The U.S. Food and Drug Administration (FDA) ruled against the use of GlaxoSmithKline‘s new drug combination Breo Ellipta in asthma patients between the ages of 12 and 17. However, the Pulmonary-Allergy Drugs Advisory Committee and the FDA’s Risk Management Advisory Committee approved the therapy’s supplemental New Drug Application (sNDA) in patients older than 17.
The decision was made and announced in a press release by the two groups in a joint meeting after the examination of data provided by GSK on the effectiveness of Breo Ellipta (fluticasone furoate/vilanterol [FF/VI]) as an inhaled treatment for asthma to be administrated once a day.
“We recognise the Advisory Committee’s thoroughness in reviewing the data related to Breo Ellipta for asthma,” said the SVP & Head of GSK Global Respiratory Franchise, Darrell Baker. “We will continue to work closely with the FDA while it considers the Committee’s recommendations and our aim is to answer any outstanding questions to enable them to make a fully informed decision.”
The committee voted in favor of Breo Ellipta to treat asthma in adults older than 17 years due to the results from efficacy and safety studies conducted regarding FF/VI 100/25 mcg and 200/25 mcg once daily, as well as in favor of the clinically meaningful benefit demonstrated by the efficacy data from GSK studies that provided substantial evidence on the efficacy and safety of the treatment among these patients.
However, the members of the committee voted against the proposal of using Breo Ellipta for the treatment of adolescents between the ages of 12 and 17 years old. The decision was made based on the lack of data supporting the efficacy and safety of the treatment for that age demographic. In addition, the committee advised GSK to conduct a major LABA safety trial with FF/VI with both adults and adolescents, resembling the one currently being undertaken as FDA Post-Marketing Requirement.
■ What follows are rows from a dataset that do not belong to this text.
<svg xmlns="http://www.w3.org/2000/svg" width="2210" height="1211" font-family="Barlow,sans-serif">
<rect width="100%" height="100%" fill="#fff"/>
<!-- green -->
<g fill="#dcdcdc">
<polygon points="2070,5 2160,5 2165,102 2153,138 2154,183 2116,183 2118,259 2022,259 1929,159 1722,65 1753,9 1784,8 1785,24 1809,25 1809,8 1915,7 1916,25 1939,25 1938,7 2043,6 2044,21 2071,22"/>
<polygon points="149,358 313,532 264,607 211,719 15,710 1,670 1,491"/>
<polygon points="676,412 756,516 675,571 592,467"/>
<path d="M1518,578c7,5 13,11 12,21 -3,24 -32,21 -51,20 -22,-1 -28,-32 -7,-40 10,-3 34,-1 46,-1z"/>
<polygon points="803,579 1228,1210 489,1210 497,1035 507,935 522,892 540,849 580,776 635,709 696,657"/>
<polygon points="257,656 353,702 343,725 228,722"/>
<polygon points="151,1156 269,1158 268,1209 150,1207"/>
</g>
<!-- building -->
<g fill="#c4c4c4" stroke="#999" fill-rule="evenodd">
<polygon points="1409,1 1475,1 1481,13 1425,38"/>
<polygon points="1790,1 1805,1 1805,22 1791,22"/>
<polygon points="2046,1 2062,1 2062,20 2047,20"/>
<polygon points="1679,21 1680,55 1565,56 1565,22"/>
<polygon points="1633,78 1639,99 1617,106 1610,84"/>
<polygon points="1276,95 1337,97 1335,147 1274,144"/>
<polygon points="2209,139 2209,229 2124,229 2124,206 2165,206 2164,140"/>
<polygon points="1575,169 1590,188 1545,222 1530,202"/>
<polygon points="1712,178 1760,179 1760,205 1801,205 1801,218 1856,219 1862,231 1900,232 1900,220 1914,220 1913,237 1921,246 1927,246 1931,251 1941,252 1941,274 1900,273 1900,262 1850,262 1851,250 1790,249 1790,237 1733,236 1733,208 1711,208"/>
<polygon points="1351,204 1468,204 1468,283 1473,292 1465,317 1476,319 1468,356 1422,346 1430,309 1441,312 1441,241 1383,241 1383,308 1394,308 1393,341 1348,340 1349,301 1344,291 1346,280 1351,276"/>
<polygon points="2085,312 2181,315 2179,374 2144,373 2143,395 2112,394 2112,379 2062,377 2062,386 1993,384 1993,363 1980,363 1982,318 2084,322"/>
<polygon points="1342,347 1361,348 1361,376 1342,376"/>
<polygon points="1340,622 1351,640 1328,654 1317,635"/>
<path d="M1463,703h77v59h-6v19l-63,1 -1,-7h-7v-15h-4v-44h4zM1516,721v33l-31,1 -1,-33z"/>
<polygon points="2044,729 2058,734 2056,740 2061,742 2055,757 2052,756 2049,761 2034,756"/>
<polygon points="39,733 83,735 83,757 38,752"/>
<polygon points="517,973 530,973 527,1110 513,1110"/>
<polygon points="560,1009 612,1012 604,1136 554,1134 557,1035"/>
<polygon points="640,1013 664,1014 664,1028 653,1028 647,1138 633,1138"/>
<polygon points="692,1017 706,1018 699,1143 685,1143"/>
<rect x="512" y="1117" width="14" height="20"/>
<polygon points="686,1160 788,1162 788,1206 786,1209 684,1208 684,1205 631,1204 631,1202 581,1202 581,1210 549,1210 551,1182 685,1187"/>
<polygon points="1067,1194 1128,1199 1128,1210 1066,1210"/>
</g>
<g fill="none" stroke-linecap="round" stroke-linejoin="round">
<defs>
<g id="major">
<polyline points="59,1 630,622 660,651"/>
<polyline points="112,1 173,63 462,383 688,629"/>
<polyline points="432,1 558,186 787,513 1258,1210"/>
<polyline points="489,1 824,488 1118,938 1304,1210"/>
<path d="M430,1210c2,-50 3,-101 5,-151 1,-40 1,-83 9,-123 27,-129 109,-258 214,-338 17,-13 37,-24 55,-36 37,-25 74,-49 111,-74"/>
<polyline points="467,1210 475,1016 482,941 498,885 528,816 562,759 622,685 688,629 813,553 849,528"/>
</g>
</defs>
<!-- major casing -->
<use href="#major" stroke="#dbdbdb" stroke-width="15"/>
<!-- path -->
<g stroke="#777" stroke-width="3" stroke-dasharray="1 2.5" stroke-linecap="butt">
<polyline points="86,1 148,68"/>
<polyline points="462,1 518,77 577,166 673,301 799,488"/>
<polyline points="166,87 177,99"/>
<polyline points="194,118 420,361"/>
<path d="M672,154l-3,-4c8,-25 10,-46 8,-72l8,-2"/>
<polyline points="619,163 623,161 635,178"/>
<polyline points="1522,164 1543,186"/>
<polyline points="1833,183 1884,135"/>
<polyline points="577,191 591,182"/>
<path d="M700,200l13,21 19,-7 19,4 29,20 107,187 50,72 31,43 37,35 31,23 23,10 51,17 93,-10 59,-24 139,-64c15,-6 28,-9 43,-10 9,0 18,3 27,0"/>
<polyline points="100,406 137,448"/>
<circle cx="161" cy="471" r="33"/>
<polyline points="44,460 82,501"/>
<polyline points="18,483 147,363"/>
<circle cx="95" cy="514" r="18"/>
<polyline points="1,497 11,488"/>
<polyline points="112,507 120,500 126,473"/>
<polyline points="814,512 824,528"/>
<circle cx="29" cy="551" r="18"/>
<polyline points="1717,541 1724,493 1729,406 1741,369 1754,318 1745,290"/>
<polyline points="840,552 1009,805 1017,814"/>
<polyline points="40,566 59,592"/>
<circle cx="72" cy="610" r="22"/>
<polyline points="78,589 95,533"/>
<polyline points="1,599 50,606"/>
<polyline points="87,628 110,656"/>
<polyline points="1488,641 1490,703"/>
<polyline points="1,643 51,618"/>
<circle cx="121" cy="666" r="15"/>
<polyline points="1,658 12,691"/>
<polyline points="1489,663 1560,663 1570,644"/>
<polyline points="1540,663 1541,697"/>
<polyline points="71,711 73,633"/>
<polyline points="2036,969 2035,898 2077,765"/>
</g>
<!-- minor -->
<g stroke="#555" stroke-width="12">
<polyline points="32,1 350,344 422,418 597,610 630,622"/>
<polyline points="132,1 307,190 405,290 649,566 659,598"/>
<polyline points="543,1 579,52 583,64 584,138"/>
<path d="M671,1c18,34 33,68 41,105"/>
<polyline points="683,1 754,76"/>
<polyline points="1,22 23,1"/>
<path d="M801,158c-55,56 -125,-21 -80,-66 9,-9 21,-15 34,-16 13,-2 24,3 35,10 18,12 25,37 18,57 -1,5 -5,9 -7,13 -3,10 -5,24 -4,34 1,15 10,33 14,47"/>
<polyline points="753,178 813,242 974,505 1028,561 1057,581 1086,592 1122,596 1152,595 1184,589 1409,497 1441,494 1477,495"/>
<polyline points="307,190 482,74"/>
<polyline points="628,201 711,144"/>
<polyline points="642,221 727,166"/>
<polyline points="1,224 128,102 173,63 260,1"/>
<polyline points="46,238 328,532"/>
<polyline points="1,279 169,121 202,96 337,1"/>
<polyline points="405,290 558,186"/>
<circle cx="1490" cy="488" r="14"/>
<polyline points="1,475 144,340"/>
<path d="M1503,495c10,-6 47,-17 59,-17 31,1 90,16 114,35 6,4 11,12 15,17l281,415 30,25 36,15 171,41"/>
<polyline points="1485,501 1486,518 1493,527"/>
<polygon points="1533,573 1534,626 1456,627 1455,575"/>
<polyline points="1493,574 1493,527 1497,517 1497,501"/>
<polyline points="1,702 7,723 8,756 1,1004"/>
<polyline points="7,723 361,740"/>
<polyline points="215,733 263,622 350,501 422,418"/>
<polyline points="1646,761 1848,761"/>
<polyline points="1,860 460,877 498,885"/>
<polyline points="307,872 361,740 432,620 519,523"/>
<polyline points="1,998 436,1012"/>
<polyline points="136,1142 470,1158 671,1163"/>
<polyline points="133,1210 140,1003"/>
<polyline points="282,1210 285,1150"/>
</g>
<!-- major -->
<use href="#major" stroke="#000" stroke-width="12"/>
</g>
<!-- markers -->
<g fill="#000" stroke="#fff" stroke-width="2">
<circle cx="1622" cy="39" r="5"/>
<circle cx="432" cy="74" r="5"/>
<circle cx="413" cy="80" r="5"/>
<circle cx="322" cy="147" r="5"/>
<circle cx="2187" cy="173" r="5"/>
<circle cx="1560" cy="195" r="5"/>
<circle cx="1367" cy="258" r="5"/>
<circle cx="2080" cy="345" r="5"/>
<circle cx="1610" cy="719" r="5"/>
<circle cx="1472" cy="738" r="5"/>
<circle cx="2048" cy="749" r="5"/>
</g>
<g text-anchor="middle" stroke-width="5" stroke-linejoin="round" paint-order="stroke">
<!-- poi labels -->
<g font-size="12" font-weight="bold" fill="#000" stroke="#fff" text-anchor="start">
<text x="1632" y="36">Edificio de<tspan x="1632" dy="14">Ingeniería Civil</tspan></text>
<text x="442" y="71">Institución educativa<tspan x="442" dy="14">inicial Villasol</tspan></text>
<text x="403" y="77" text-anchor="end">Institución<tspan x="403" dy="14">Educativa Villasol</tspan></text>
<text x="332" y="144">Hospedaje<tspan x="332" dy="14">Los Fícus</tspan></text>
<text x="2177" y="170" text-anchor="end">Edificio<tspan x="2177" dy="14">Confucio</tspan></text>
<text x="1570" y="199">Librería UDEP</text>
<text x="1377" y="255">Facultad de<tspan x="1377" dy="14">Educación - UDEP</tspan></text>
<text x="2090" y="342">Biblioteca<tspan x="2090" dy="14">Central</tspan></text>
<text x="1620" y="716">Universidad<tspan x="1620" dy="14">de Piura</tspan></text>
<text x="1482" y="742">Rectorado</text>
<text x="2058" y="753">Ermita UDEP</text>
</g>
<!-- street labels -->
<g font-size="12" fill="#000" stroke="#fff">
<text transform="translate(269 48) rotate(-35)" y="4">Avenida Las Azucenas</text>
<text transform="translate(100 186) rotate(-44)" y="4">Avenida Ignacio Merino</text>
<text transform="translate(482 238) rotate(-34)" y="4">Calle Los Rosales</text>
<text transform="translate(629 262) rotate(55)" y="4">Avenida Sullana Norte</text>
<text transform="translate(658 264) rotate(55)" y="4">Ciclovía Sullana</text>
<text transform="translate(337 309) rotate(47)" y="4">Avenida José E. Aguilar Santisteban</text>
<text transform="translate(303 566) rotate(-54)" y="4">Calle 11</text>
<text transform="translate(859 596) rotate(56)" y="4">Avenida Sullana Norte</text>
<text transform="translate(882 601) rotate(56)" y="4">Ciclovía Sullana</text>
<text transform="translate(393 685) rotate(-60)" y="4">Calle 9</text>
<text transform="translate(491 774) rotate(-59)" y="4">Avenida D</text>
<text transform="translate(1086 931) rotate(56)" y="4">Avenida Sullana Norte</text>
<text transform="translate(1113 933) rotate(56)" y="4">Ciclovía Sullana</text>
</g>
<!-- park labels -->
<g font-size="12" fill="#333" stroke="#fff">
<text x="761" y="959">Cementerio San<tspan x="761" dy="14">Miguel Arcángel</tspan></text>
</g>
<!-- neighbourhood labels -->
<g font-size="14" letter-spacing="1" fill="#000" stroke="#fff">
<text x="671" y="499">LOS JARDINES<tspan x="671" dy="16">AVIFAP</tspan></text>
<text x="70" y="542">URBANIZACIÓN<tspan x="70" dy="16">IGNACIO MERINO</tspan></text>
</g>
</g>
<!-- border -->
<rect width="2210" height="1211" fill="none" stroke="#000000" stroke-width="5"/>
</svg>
Breo Ellipta is an inhaled drug combination that includes both corticosteroid and vilanterol and works by softening the interior of the airways. The medication is already being commercialized in the US for the treatment of chronic obstructive pulmonary disease (COPD) and GSK submitted the sNDA last June regarding two once-daily dose regimens, 100/25 mcg and 200/25 mcg.
The FDA also recently filled a preliminary report regarding the investigational combined therapy that revealed no additional safety issues, and there were no deaths among patients with asthma who were treated with Breo Ellipta in the studies conducted and reviewed by the administration. The FDA is now expected to present the final decision by April 30, which is the Prescription Drug User Fee Act goal date, taking into consideration the FDA Advisory Committee’s non-binding recommendations.
The president and CEO of Theravance, Inc., Michael W. Aguiar, added that “we remain committed to the ongoing review process and will be fully cooperating with the FDA to ensure it has all it needs to consider the sNDA for Breo Ellipta in asthma. We look forward to the final outcome expected in April.”